The outdated, 15-year-old custom-built platform relied on manual data input with limited internal controls. This led to serious data integrity issues—such as duplicate records for animals and owners, as well as inaccurate progeny information—ultimately compromising the quality and reliability of their data.
These inefficiencies presented a critical roadblock as HSI prepared to migrate to a new, modern database platform, one that required a clean and accurate dataset for a successful transition.
Solution
The team applied advanced machine learning techniques to identify duplicate records for both the animal portfolio and accounts table. This initial analysis revealed numerous inconsistencies, including mismatched progeny data and incorrect parentage information, which were flagged for further review.

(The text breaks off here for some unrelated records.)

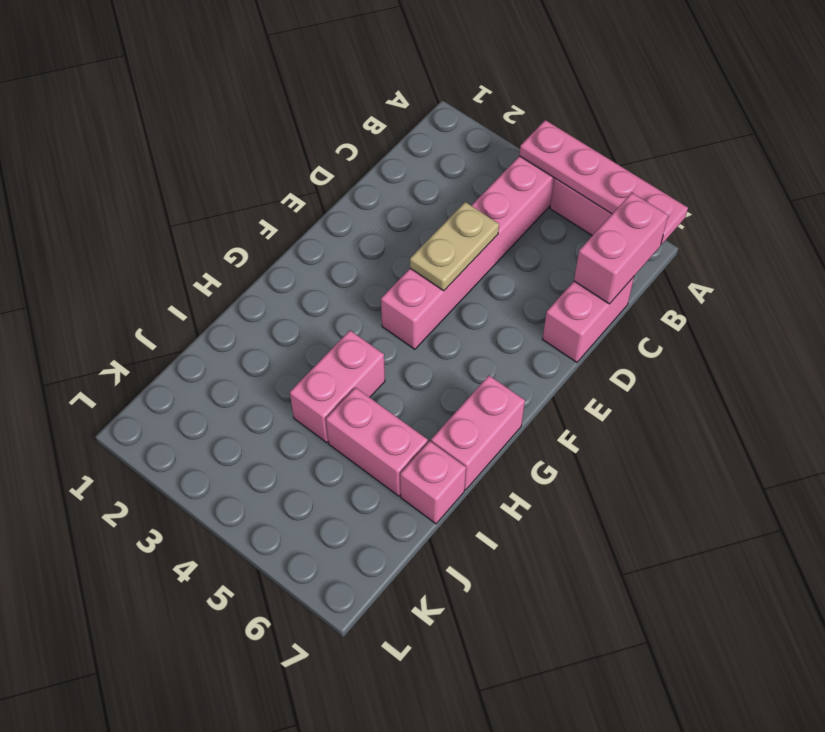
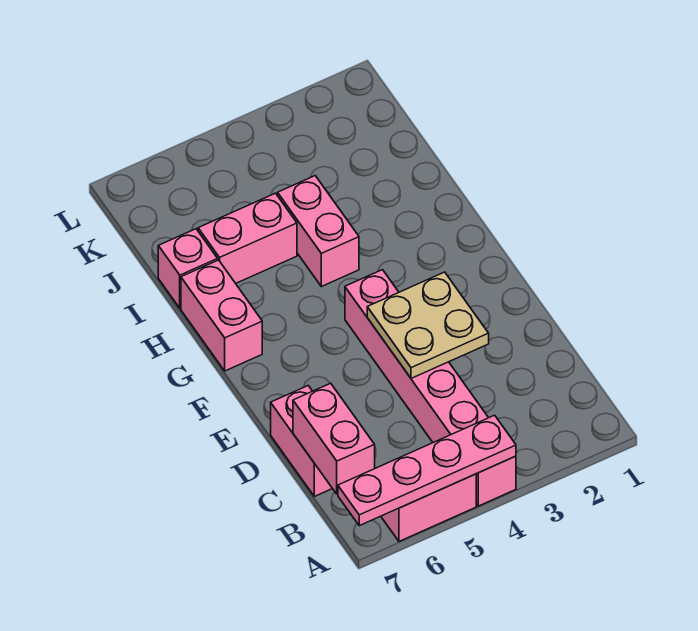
tan 1x2 plate [410,202,499,291] -> tan 2x2 plate [367,272,489,378]

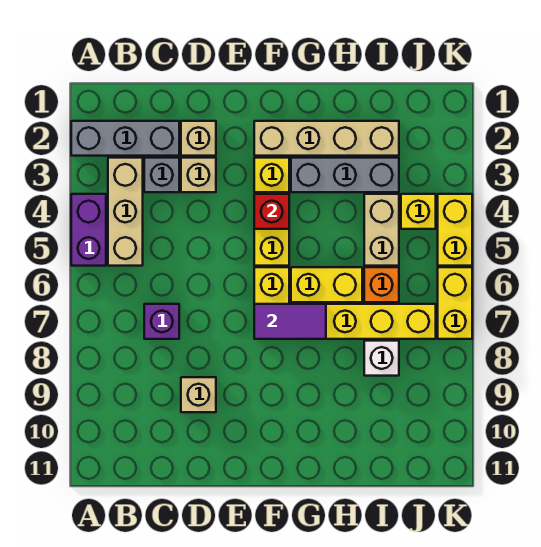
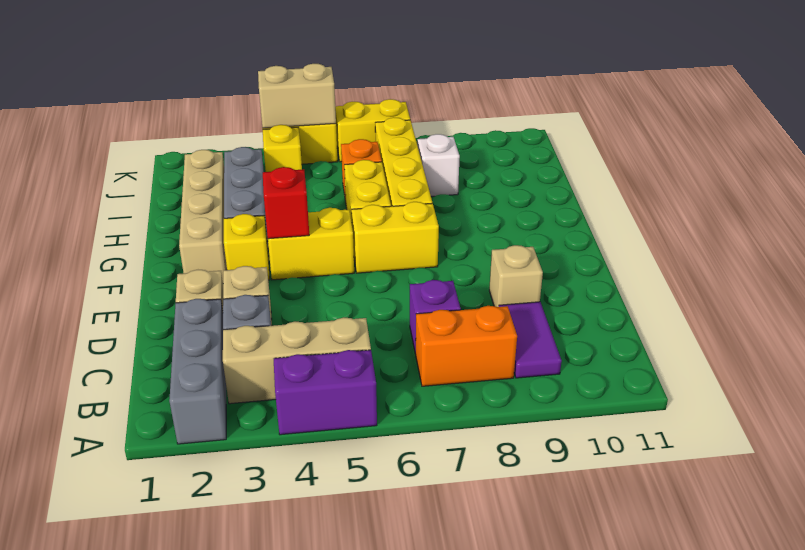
none -> orange 1x2 brick [416,306,517,386]
purple 1x2 tile [254,304,326,339] -> purple 1x2 tile moved to [499,302,562,378]
tan 1x2 brick [364,194,399,266] -> tan 1x2 brick moved to [258,64,336,128]

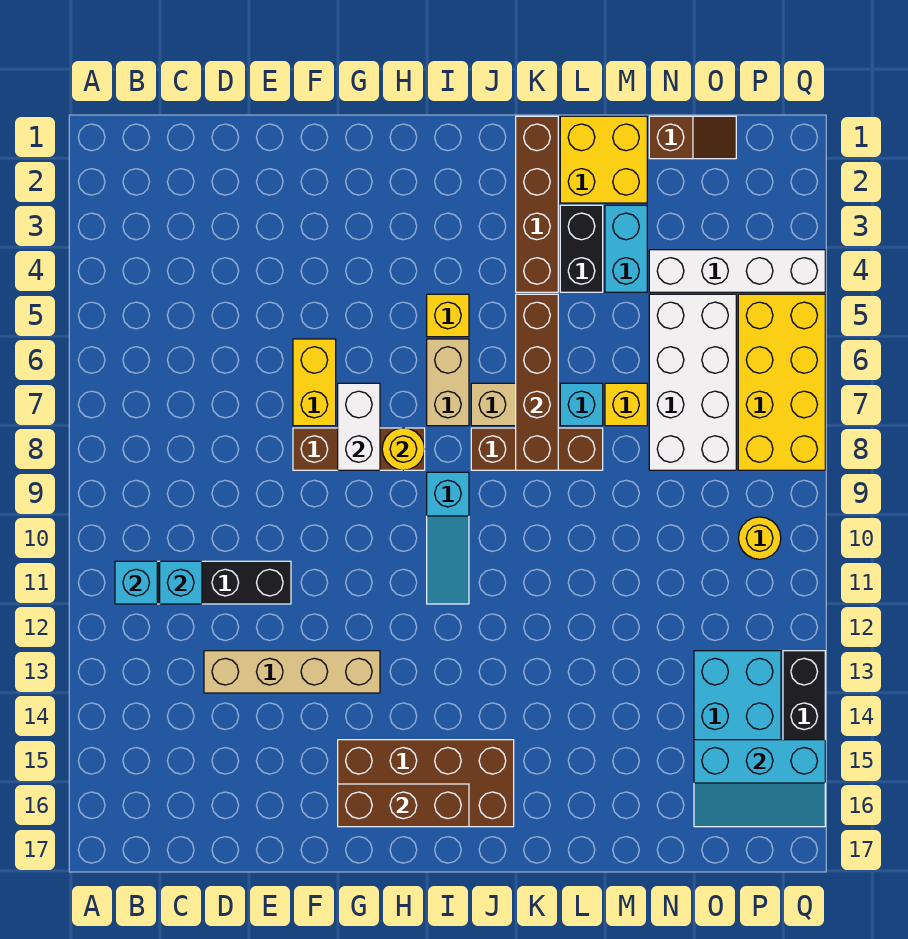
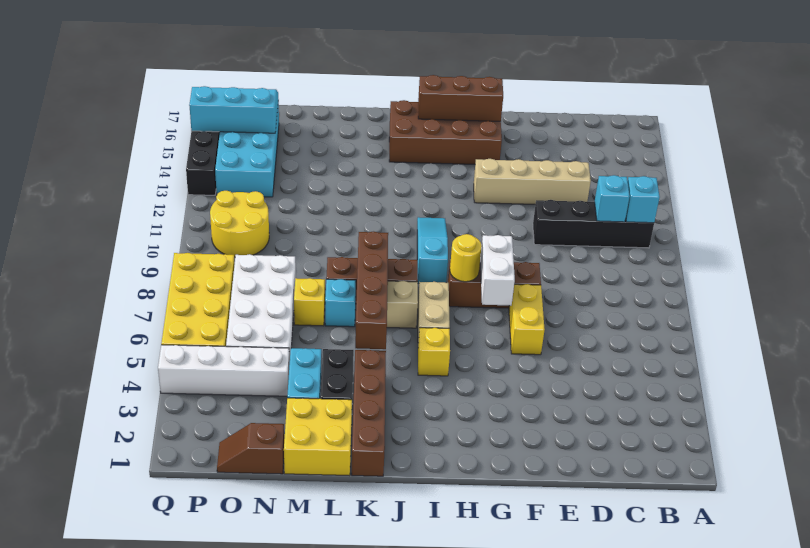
yellow 1x1 round brick [739,517,781,559] -> yellow 2x2 round brick [210,191,269,257]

A process was developed to isolate and validate candidate duplicate records, ensuring no critical information would be lost during the clean-up process. This enabled the presentation of candidate duplicate records to HSI so they could be isolated and removed from the data table.

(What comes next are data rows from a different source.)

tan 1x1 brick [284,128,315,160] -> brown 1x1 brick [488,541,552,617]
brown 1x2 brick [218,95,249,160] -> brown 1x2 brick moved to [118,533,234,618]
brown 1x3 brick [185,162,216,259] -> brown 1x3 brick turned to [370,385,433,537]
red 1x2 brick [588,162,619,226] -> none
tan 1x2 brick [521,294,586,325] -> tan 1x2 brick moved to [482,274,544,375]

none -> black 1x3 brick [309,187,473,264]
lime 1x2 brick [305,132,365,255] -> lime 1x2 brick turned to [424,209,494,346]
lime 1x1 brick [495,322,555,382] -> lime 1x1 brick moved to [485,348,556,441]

To prevent linking errors, the team cross-referenced progeny data with verified parent records, re-mapping incorrect relationships and making sure that all associated records were updated accurately.
Validation rules (business rules) were implemented on a holistic level to highlight anomalies that may indicate incorrect links between data. For example, where progeny are older than parents or where male horses were incorrectly identified as the Dam. This ensured that HSI had a clean data set to migrate to their new platform.
Impact
Through the data cleansing project, the team identified that 20% of the population was duplicate data. Once removed, HSI were faced with a reduced data set for review, ensuring a more efficient project for their team.
The project also successfully implemented validation rules that not only mitigated against erroneous data going forward but that set the foundations of clean data standards for migration to their new system.
What was once seen as a cumbersome project had been greatly reduced after the team took control of the data set.